Roberto Rillo Bíscaro
Despertar empatia é um dos desafios dos realizadores de
filmes cujas tramas se desenrolam primariamente em telas de
computador/smartphones/smartTVs. A ação passa a ser terceirizada, porque se
trata de uma câmara filmando uma câmara filmando. Acresce que o tempo
digitando, a necessidade de se ler muitos textos em caixas de mensagem e o
imperativo de se exibir programas/vídeos carregando, dilui a ação, e, portanto,
a tensão.
O roteirista e diretor estreante Aneesh Chaganty
contornou esse problema com seu competente Searching (2018), que no Brasil foi
literalmente traduzido como Buscando... Com elenco competente e ação se
passando apenas em telas, Searching é sobre uma busca e o título funciona em
nível duplo: o pai procurando a filha desaparecida e seu uso de ferramentas
online pra fazê-lo.
Searching abre com sequência emocionante e muito bem montada
sobre como a esposa de David Kim falece de câncer. Prestando atenção, você
perceberá até o capricho de se preocupar em mostrar como as próprias páginas
mudam no espaço de dois anos.
Como a maioria dos pais, David pensa que conhece sua
filha Margot como a palma da mão, apenas porque troca mensagens com ela o tempo
todo. Quando ela some, novas facetas se descortinam e o nipo-americano descobre
muita coisa, tudo pela internet.
A proposta de foco narrativo de Buscando...é que
assumamos o ponto de vista de David, olhando/lendo as telas, vídeos e
comentários que ele vê/lê. Chaganty não consegue aderência total a esse
parâmetro tão rígido e cenas de reportagens televisivas, por exemplo, dão
impressão dum narrador onisciente. Isso nem de longe azeda o longa, porque o
diretor consegue que fiquemos realmente engajados com a dor de David e curiosos
pelo que houve com Margot.
Searching comenta sobre a superficialidade real de
relacionamentos que aparentam profundidade, além das pontadas na
espetacularização da tragédia, agigantada pela internet. Então, sequente ao
desaparecimento de Margot, aparecem os haters,
teóricos da conspiração e aproveitadores em geral. Esse não é o fulcro, mas
Searching não deixa de notar esses fenômenos, dos quais, aliás, depende pra
existir.
Como todo bom suspense, Searching tem reviravolta na
trama e final até bem surpreendente, que lembrará os mais antenados, de certa
série britânica muito influente desta década.
Pra quem não enxerga
direito, esse crescente sub-subgênero de filmes dentro de telinhas pode ser
irritante/frustrante. Um martírio/saco ter que ler tantos chats, mas em
Searching isso vale a pena, até porque não há tantos assim. E acho que mesmo
não lendo, dá pra entender igual. Afinal, é só mais uma história de menina que
some, embora muito bem contada e urdida.
Formalmente interessante, Amizade Desfeita deixa a
desejar no quesito provocar terror, conforme apontei na resenha, que você lê aqui.

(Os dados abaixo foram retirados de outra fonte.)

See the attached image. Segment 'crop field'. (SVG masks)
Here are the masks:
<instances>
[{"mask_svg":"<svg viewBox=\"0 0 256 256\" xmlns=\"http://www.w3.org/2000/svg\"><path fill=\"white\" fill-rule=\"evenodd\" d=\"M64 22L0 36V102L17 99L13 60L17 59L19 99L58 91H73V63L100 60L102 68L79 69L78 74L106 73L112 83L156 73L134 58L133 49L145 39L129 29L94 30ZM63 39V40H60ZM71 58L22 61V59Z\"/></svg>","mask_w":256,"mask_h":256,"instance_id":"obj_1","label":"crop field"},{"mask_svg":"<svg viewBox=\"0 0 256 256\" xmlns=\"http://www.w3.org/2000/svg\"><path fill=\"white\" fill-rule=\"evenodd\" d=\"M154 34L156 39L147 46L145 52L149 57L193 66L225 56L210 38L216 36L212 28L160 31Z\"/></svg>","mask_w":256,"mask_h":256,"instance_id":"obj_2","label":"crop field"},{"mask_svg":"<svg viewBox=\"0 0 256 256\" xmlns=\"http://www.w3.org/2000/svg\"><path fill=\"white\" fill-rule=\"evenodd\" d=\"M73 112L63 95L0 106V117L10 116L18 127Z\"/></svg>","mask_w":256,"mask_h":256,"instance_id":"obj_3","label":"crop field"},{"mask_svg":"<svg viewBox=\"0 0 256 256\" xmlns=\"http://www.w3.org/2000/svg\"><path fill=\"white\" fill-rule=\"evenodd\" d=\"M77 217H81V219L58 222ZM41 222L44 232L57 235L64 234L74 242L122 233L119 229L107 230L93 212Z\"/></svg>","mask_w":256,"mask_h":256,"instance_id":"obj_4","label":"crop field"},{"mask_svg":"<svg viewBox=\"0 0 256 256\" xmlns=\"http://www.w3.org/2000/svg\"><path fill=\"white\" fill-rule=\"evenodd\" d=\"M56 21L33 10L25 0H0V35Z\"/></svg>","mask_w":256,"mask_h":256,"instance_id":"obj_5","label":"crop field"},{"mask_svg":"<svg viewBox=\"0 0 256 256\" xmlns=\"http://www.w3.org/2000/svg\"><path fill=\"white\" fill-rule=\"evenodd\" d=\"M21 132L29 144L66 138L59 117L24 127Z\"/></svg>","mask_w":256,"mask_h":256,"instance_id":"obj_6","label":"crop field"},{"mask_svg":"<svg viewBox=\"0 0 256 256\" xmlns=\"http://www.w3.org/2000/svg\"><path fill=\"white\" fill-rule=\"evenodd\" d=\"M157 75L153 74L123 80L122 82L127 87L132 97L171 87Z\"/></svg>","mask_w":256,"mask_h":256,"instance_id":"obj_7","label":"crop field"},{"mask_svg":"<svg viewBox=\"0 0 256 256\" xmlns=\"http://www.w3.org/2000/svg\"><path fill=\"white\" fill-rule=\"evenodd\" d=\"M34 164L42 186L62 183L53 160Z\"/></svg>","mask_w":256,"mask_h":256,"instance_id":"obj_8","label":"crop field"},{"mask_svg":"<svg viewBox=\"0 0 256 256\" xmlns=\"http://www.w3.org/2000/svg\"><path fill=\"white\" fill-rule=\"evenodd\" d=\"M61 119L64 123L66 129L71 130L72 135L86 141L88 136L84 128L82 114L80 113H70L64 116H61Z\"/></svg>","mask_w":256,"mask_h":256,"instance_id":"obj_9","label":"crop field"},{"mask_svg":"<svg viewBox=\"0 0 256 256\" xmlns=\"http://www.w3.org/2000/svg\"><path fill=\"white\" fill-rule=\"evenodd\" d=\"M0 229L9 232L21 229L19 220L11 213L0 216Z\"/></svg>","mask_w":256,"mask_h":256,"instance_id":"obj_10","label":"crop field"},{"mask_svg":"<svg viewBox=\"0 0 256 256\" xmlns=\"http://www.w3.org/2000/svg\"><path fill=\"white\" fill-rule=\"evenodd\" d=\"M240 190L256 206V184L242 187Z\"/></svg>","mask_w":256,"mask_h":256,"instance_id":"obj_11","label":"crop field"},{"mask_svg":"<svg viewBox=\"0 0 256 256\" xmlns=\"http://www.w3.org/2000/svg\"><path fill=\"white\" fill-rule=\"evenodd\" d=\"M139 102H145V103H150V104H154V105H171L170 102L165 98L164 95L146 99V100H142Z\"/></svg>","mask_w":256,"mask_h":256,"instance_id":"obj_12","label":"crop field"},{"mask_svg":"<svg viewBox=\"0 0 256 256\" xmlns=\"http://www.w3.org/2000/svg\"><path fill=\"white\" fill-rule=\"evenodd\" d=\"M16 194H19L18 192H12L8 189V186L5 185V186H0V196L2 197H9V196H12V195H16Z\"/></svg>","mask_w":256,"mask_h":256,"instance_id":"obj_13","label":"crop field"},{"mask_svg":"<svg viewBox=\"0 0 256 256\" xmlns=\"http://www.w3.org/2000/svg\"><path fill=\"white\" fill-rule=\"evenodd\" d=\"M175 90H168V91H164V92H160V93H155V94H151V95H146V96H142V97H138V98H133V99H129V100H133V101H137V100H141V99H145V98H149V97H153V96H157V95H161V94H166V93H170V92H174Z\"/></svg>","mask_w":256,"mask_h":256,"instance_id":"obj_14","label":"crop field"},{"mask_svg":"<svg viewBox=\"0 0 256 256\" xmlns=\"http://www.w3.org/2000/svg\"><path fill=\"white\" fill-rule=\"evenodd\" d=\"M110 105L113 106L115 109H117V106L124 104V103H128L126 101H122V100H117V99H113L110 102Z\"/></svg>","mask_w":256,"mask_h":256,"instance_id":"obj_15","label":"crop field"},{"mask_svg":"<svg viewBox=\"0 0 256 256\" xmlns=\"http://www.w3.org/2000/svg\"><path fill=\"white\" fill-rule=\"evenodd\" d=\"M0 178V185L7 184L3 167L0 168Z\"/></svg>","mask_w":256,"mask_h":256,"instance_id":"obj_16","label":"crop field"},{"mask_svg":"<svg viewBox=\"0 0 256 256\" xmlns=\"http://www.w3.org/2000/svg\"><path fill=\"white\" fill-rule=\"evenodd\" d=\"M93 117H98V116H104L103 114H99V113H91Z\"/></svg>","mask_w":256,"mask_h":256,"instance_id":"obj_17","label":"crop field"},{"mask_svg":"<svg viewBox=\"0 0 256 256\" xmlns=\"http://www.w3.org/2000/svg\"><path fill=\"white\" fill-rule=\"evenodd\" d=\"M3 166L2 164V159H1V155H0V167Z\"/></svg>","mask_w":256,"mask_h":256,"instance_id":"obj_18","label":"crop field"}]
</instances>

Este ano saiu Unfriended: Dark Web, que não continua a
história de seu predecessor, mas tenta aterrorizar com a internet na qual a
maioria de nós não sabe navegar e por isso tem fama de do mal; espécie de
versão cibernética do inferno.
Conforme previ, o visual do Unfriended original já está
datado, porque a internet muda em par de anos. O que não alterou é que a nova
vinda de Amizade Desfeita segue sem engajar o espectador emocionalmente: aquela
meninada boba fala sem parar e não dá pra se importar com eles de jeito nenhum.
Mas, depois dalguns minutos, ocorreu-me epifania, que me
fez desligar o filme imediatamente. Claro que muito texto escrito aparece em
filmes onde a ação se passa nas telas de computador. Assim, o interminável
matraquear nas janelinhas do Messenger do Facebook ocupa muito tempo.
Os produtores sequer se
deram ao trabalho de ampliar as tais janelinhas, então tinha que me aproximar
pra lê-las até que veio o clique: esses malditos não me incluiram nesse mundo
ficcional, não me querem nele: que vão pras profundezas do inferno cibernético
então. E desliguei o vídeo na hora. Se ainda tivessem conseguido me cativar, vá
lá, mas só pedir, sem nada me oferecer em troca, já era, baby dearie.